- [Text segment]
--------

Sex, money and recordings: Trump’s ‘bonfire inferno’

WASHINGTON, D.C. – The guy was flush with cash. Born rich, the son of a home builder in the humble neighborhoods of New York, he had made the leap to Manhattan in the seventies, and soon thereafter skyscrapers bearing his name began to sprout with golden letters. Excessive, languid and addicted to fame, he had also launched himself into the world of television to present a reality show: The Apprentice.

One June day in 2006, during a party at the Playboy Mansion in Los Angeles, he ran into model Karen McDougal. The woman tells the story that a few days later they chatted on the phone; that they stayed in a hotel in Beverly Hills for dinner and that, at a certain moment, they undressed. Thus began an alleged idyll that would last until 2007, when, she says, guilt overcame her: the millionaire had been married for only a year with his third wife, who had just given birth to a son. At that time, the entrepreneur also met Stormy Daniels, the artist name used by a pornographic film actress, when they ran into each other during a golf tournament. Years later, she also revealed the affair.

Everything would have been just a vulgar side-track to hide in his marriage if not for the fact that the tycoon was no longer satisfied solely with his business and fame. He dreamt of something else —  being president of the United States.

--------

- [Data section]
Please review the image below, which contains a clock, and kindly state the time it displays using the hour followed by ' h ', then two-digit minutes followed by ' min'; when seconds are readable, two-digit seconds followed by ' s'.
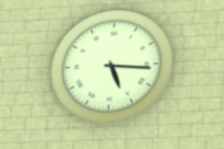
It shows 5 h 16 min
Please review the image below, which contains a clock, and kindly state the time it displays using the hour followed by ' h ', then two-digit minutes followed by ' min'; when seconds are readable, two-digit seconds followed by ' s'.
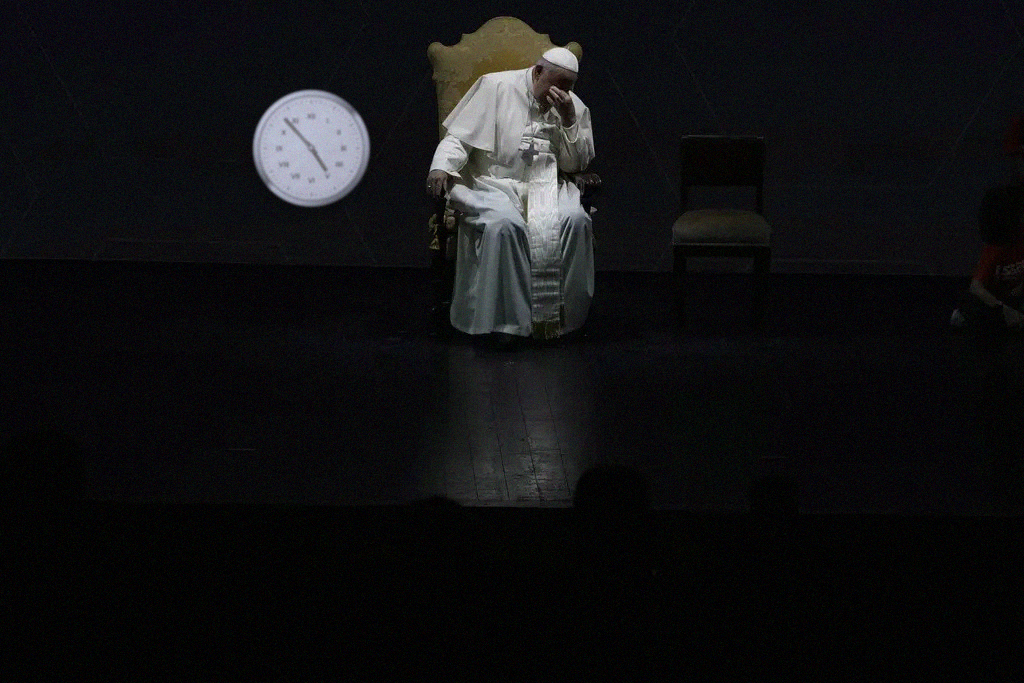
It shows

--------

- [Exercise instructions] Summarize the excerpt about Trump's past affairs in two sentences.

- [Full solution] Trump, a rich Manhattan developer and reality-show host, allegedly had an affair with model Karen McDougal from 2006 to 2007, about a year into his third marriage, and around the same time he met adult-film actress Stormy Daniels, who also later revealed an affair. These affairs might have stayed a private side-track in his marriage had he not also dreamt of becoming president of the United States.